The UK Government's decision to award £16.6bn worth of early contracts to eight renewable generation projects without price competition may lead to increased energy costs for consumers, the National Audit Office's (NAO) new report revealed.

The contracts were awarded under the Department of Energy & Climate Change's (DECC) Final Investment Decision enabling the renewables scheme to develop five offshore wind farms, two coal plants converted to biomass, and one biomass-combined heat and power plant.

The National Audit Office head Amyas Morse said that early contracts were awarded by the Department of Energy & Climate Change without price competition to avoid an investment gap

"In so doing it has brought forward investment decisions by at least five months," Morse said.

"The investments supported should contribute towards the UK's achieving its renewable energy target in 2020, but it is not clear that awarding fewer early contracts would have put the achievement of that target at risk."

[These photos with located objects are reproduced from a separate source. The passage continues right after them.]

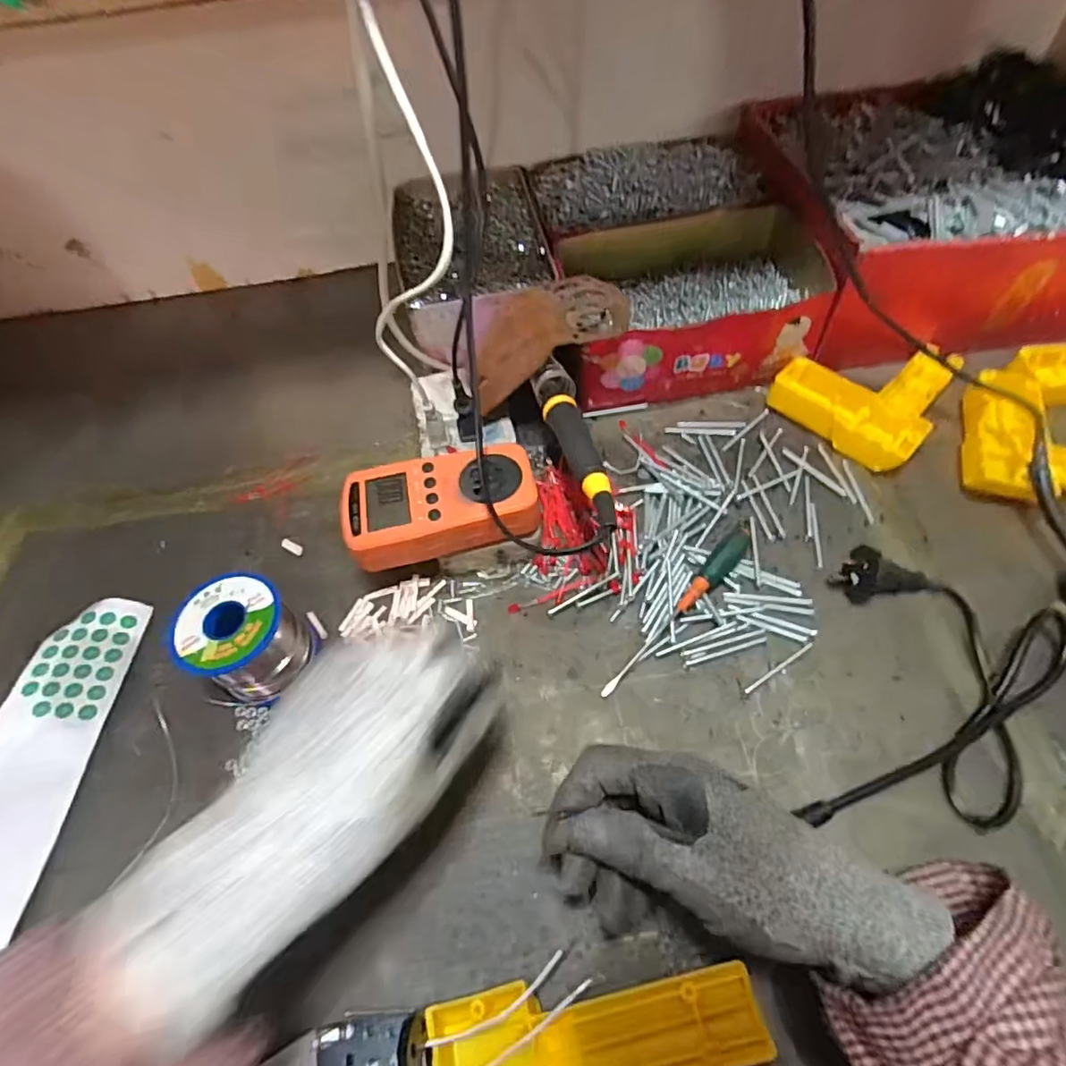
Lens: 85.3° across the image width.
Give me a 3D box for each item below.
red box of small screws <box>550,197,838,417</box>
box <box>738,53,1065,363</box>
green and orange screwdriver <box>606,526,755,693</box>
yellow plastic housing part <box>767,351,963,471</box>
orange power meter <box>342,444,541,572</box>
[{"bbox_3d":[0.148,-0.202,0.514,0.220,0.081,0.156,-8,55,0],"label":"red box of small screws"},{"bbox_3d":[0.367,-0.303,0.527,0.296,0.112,0.283,-9,55,-1],"label":"box"},{"bbox_3d":[0.099,0.051,0.383,0.015,0.020,0.150,36,66,25],"label":"green and orange screwdriver"},{"bbox_3d":[0.284,-0.125,0.482,0.143,0.026,0.115,-40,61,-20],"label":"yellow plastic housing part"},{"bbox_3d":[-0.061,-0.017,0.390,0.125,0.028,0.074,-13,57,-5],"label":"orange power meter"}]

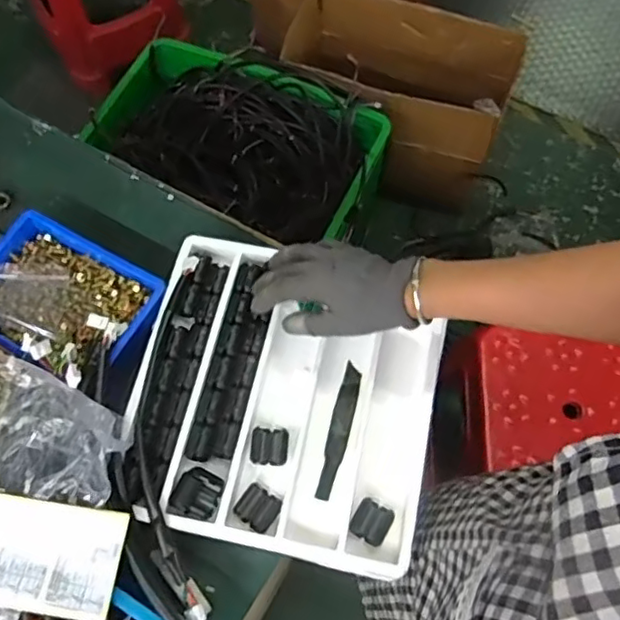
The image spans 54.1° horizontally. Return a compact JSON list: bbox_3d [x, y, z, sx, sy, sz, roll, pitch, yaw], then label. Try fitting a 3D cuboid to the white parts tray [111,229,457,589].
[{"bbox_3d":[-0.025,0.083,0.610,0.289,0.030,0.291,12,67,5],"label":"white parts tray"}]

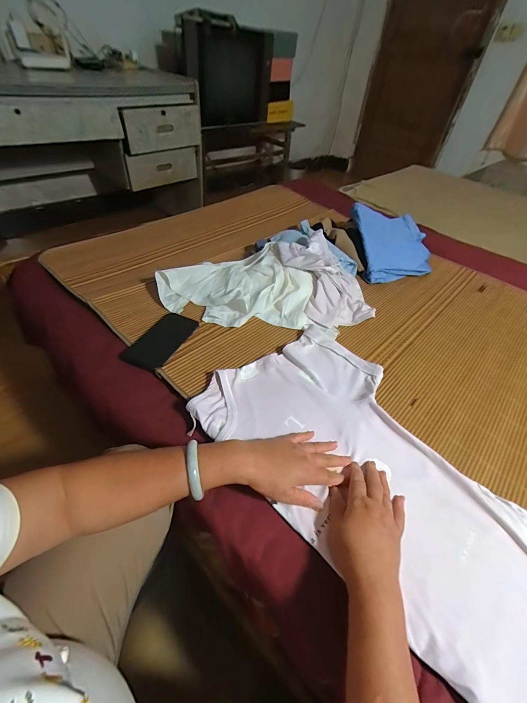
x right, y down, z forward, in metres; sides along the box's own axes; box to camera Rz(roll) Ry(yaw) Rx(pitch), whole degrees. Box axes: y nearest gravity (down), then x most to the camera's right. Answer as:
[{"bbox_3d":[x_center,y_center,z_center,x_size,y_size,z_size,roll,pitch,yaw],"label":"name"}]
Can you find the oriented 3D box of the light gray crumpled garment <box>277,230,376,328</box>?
[{"bbox_3d":[0.163,-0.194,0.783,0.207,0.099,0.279,-18,49,-22],"label":"light gray crumpled garment"}]

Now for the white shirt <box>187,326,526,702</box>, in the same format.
[{"bbox_3d":[0.189,0.196,0.454,0.329,0.025,0.606,-28,56,-31],"label":"white shirt"}]

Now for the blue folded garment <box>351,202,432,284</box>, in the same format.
[{"bbox_3d":[0.419,-0.338,0.967,0.254,0.035,0.280,5,67,-15],"label":"blue folded garment"}]

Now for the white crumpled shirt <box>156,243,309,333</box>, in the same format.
[{"bbox_3d":[-0.071,-0.173,0.748,0.364,0.068,0.260,0,45,-7],"label":"white crumpled shirt"}]

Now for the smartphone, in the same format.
[{"bbox_3d":[-0.209,-0.028,0.627,0.090,0.009,0.159,19,46,12],"label":"smartphone"}]

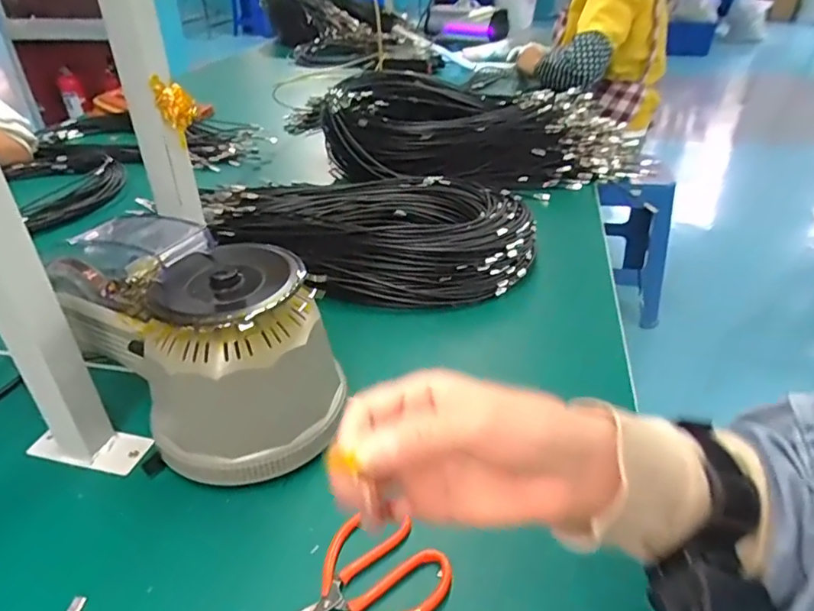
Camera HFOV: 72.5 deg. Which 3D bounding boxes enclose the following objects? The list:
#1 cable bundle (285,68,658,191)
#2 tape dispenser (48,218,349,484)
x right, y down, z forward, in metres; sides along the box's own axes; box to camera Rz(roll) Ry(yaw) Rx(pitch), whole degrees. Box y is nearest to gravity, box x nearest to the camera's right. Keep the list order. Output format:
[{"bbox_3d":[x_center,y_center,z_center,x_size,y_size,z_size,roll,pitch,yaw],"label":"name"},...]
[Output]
[{"bbox_3d":[0.123,-0.330,0.998,0.511,0.116,0.298,6,35,10],"label":"cable bundle"},{"bbox_3d":[-0.174,0.023,0.472,0.150,0.148,0.240,-29,44,-34],"label":"tape dispenser"}]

The government's decision would entail contractors to provide higher returns to than needed to secure the investment, the NAO said.

"The investments supported should contribute towards the UK's achieving its renewable energy target in 2020."

"As the Contracts for Difference regime has the potential to secure better value for consumers through price competition, committing so much of the available funding through early contracts, without competition, has limited the Department's opportunity to secure better value for money, " the NAO said.

The DECC has provided certainty of support, by awarding the contracts to the contractors at least five months earlier than they could have achieved under the full Contract for Difference (CFD) regime, according to the report.

The report noted that it is not clear that the entire £16.6bn of commitments were needed so soon to meet the UK's target of generating 15% of its energy from renewables by 2020.

The early contracts used 58% of the total funds available for renewables' CFDs to 2020-21.